Anyhow, my reason for posting this is to make everyone aware of this type of fraud.  It can happen so easily, even to someone as particular as I am.  I'm not even sure how they got my credit card number in the first place, I just know that they got it.  And Experian does not offer any due diligence on verifying the information they are given.  Not only did they not require the 3 or 4 number code on the back of the card, they didn't compare the names on the accounts.  Very negligent if you ask me.  In the blog I read, someone said they were told that they(Experian) don't require the number from the back of the card or verify that the names match because "someone might be buying it for someone else as a gift."  Huh?!?!

So what should you do if this happens?  First off, call your credit card company to report it, and they will investigate it, cancel that card, issue you new numbers and cards and hopefully reverse the charge.  You then will need to verify that the company who charged your card is legit (pretty easy to do on the internet) and then you will need to contact them to cancel the service if in fact it is Experian or one of their affiliate companies.  The reason you need to do this is because several people commented that even after they had cancelled the card, Experian had managed to get their new number and yup, you guessed it--started charging the new card.  Remember, this is a credit bureau you are dealing with, so they have all of this information at their fingertips, legally.
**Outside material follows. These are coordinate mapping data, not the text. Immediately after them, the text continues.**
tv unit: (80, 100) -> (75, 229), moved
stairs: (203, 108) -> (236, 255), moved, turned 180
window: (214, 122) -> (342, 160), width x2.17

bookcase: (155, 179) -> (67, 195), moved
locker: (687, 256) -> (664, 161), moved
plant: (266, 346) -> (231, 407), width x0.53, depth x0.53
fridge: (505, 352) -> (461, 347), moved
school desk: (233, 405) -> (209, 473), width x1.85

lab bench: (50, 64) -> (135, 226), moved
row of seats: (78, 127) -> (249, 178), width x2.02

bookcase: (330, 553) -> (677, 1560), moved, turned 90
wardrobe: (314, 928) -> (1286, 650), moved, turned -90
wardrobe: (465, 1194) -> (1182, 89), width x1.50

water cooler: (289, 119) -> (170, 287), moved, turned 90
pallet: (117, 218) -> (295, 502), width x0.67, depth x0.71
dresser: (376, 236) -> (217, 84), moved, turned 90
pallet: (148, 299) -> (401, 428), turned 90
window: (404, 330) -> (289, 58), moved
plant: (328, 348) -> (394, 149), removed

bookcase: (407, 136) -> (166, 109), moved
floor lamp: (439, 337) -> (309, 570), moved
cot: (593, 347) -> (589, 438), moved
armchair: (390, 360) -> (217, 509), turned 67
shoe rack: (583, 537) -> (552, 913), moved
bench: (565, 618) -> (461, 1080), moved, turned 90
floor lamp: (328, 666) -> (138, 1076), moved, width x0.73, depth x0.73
One step to take further if you are concerned about ID theft is to freeze your credit (if you haven't already).  It costs a nominal fee and prevents anyone from opening any NEW accounts under your name.  I emphasize new accounts because it does not prevent theft of existing credit card accounts.  It just protects you from anyone opening any additional credit cards or loans in your name.  You still have to be pro-active in checking your own existing accounts.  How does it work?  Once your credit is frozen, no one can access your credit history, FICO score, etc. unless you unfreeze it.  It also helps to eliminate those unwanted credit card offers you may receive in the mail (which can also be an open invitation for further fraud.)

I hate to sound like such a negative Nelly here, but I really want everyone to be aware of this.  Banks are not our friends and from this whole experience and my research, it sounds like the credit bureaus aren't either.  The bad part is that for so many people, credit cards are a necessity, even if you don't carry a revolving balance.  You can't rent a car, a hotel room--so many things without a credit card.  They literally have us at their mercy.

Poor show Experian. 

1 comment:

dan said...

Checking credit card accounts is a a good habit...well done dear!